Foreword Review — Mar / Apr 2000

A stimulating discussion of personal values versus what people deem valuable is the overall premise of this book. What people honestly value versus what they should value is a thought provoking dilemma. The author makes the point with concise storytelling and by using actual examples of choices people have made. He begins by asking readers to make a list of their personal values, then differentiates between “things of value” such as home, money, etc. and “values” like honesty and integrity. He writes of personal responsibility and how everyone must take the responsibility for their own actions-both good and bad. The book lists Fourteen Character Management Maxims to follow in order to become a “character-centered, principle-centered” person. One of the most important of these maxims is “learn to forgive yourself and others.”
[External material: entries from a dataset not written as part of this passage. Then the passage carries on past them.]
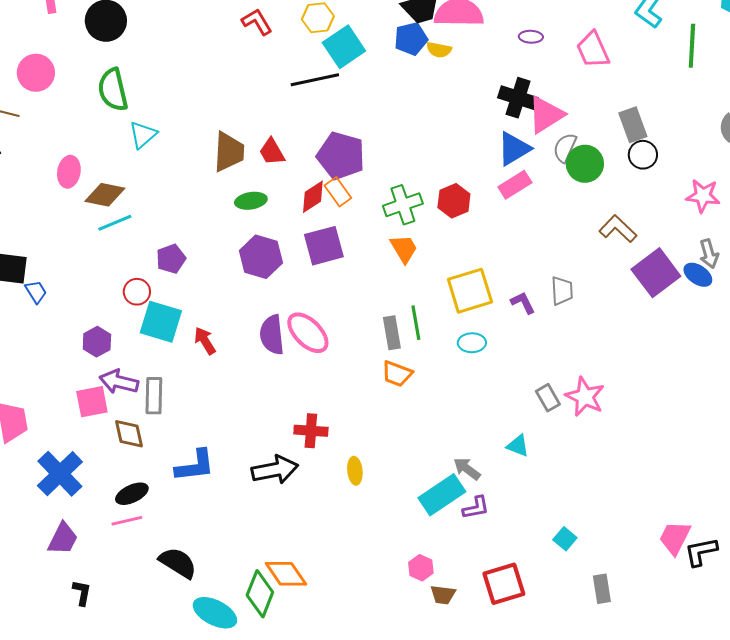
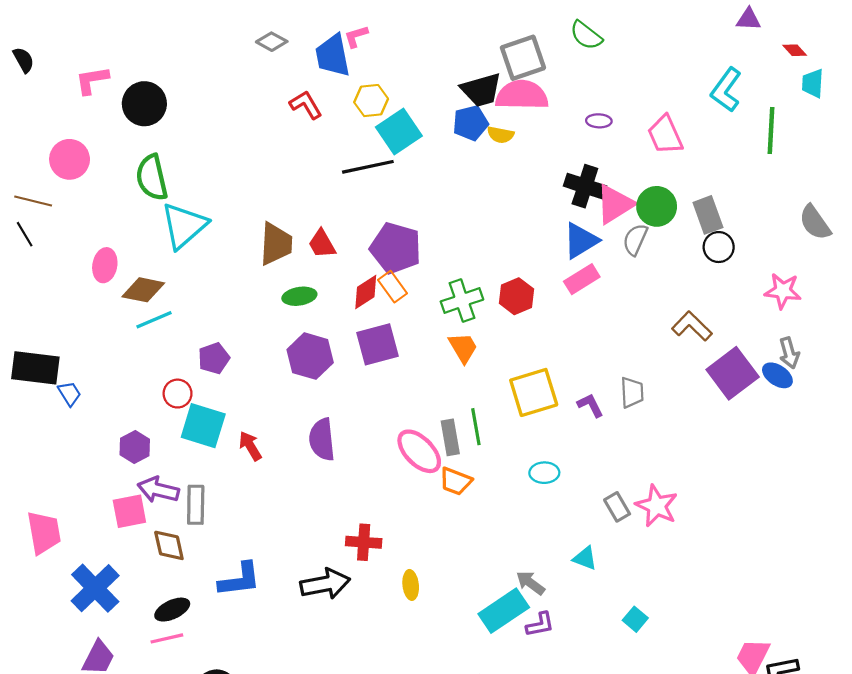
cyan triangle: (143, 135) -> (184, 226), size x1.6
green circle: (585, 164) -> (657, 206), moved
pink ellipse: (308, 333) -> (419, 451), moved
cyan ellipse: (472, 343) -> (544, 473), moved
cyan square: (565, 539) -> (635, 619), moved

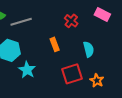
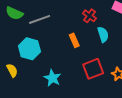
cyan semicircle: (89, 49) -> (103, 34), moved
cyan star: (27, 70) -> (52, 78), moved

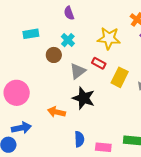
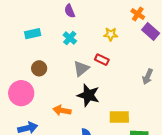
yellow star: (109, 38) -> (111, 34), size x0.6
brown circle: (54, 55) -> (39, 68), moved
yellow rectangle: (120, 77) -> (119, 117), moved, turned 66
Using extensive quotations from such notables as H. L. Mencken and others Cowan shows the reader how to relate to the process of what he terms “Victimspeak” (It’s not my fault.) and what to do to correct this type of thinking. One of the steps to developing a better character when something goes wrong in life is to, “Go to your mirror, look at the image of yourself and blame that person, because that’s whose fault it is.” Another is recognizing that being a victim is “an addiction that begins with a personal choice.”

Universal principals such as trust, honesty and more are discussed in detail beginning with the statement: “when values erode, your character goes with them.” The author suggests keeping a journal in which people can list their values and keep track of how those values are compromised in daily living. Then he details what people can do to avoid that compromise by accepting the consequences of their actions.

The explanation of the difference between empathy and sympathy is comprehensive and interesting, and the advice about how to be “proactive” instead of “reactive” is motivating. For those who find that they face more and more difficult choices in today’s society and realize that just because “everybody does it” does not necessarily make an action or reaction right, or for those who feel the need to analyze their own character, this book is a good choice. Clear and succinct, the advice is well thought out and could benefit anyone seeking to enlighten or strengthen his or her lives.